The Corner

Betraying Her Roots

If you actually listen to the Hillary interview linked below one thing really strikes me. She talks movingly about the lessons she learned from her hardworking, self-sufficient father. But nowhere does she actually account for the fact that her philosophy today is 180 degrees in the other direction from her father’s.

I know I’m only one of 17 conservatives who has actually bothered to read It Takes a Village but it does seem worth noting that its message is completely and radically different from self-sufficiency and the autonomy of the family. In Hillary’s village social workers, corporations, politicians, neighbors, schools , everybody has not only a right, but an obligation, to get involved in everyone’s life, particularly the life of kids. Again: Hillary Clinton has said that we need to get beyond the idea that there’s any such thing as someone’s else’s child. I find that  horrifying. 

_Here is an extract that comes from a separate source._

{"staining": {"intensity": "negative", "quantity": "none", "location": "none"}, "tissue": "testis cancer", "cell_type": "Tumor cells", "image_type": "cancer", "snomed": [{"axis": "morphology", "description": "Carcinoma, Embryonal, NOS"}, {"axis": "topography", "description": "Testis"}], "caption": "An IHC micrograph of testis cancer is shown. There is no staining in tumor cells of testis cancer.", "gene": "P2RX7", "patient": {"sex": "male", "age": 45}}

Hillary wants credit for coming from Mayberry and telegraphs that her values are small town America values. But the fact is her political philosophy is totally at odds with that. Gibson notes how Hillary underwent a “political transformation” in college. And everyone is familiar with that story by now. But, what he doesn’t say is that Hillary rejected the lessons of her father. Indeed, it seems no journalist ever bothers to ask her in a serious and thoughtful way about the contradiction between her boasting of imbibing her dad’s conservative values and the consequences of her political transformation. 

In its form, this spin reminds me a bit of Hillary’s answer in the YouTube debate when she was asked if she was a liberal.  “You know,” she said, “it is a word that originally meant that you were for freedom…that you were willing to stand against big power and on behalf of the individual. Unfortunately, in the last 30, 40 years, it has been turned up on its head, and it’s been made to seem as though it is a word that describes big government, totally contrary to what its meaning was in the 19th and early 20th century.”

“I prefer the word ‘progressive,’” Mrs. Clinton continued, “which has a real American meaning, going back to the progressive era at the beginning of the 20th century. I consider myself a modern progressive.”

Now the brilliance of this answer was that it sounded like she wanted to take credit for all the positive connotations of liberalism and none of the negative ones. And that is what she wanted  to do. But the simple plain historical fact is that the Progressives were the enemies of the freedom-loving 19th century liberals. They were the ones who loved  big government. When she calls herself a “modern progressive” she is in fact reaffirming her faith in big government while sounding like she stands against it. I mean, come one, does anyone think Hillary Clinton is truly hostile to big government? Really?

The similarity is striking insofar as in both cases Hillary is taking credit for a past she in fact has cut herself off from. She is in no way shape or form a 19th century liberal and she is in no way  shape or form a believer in the rugged individualism of her father. But she doesn’t want you to know that.  And neither does Charlie Gibson.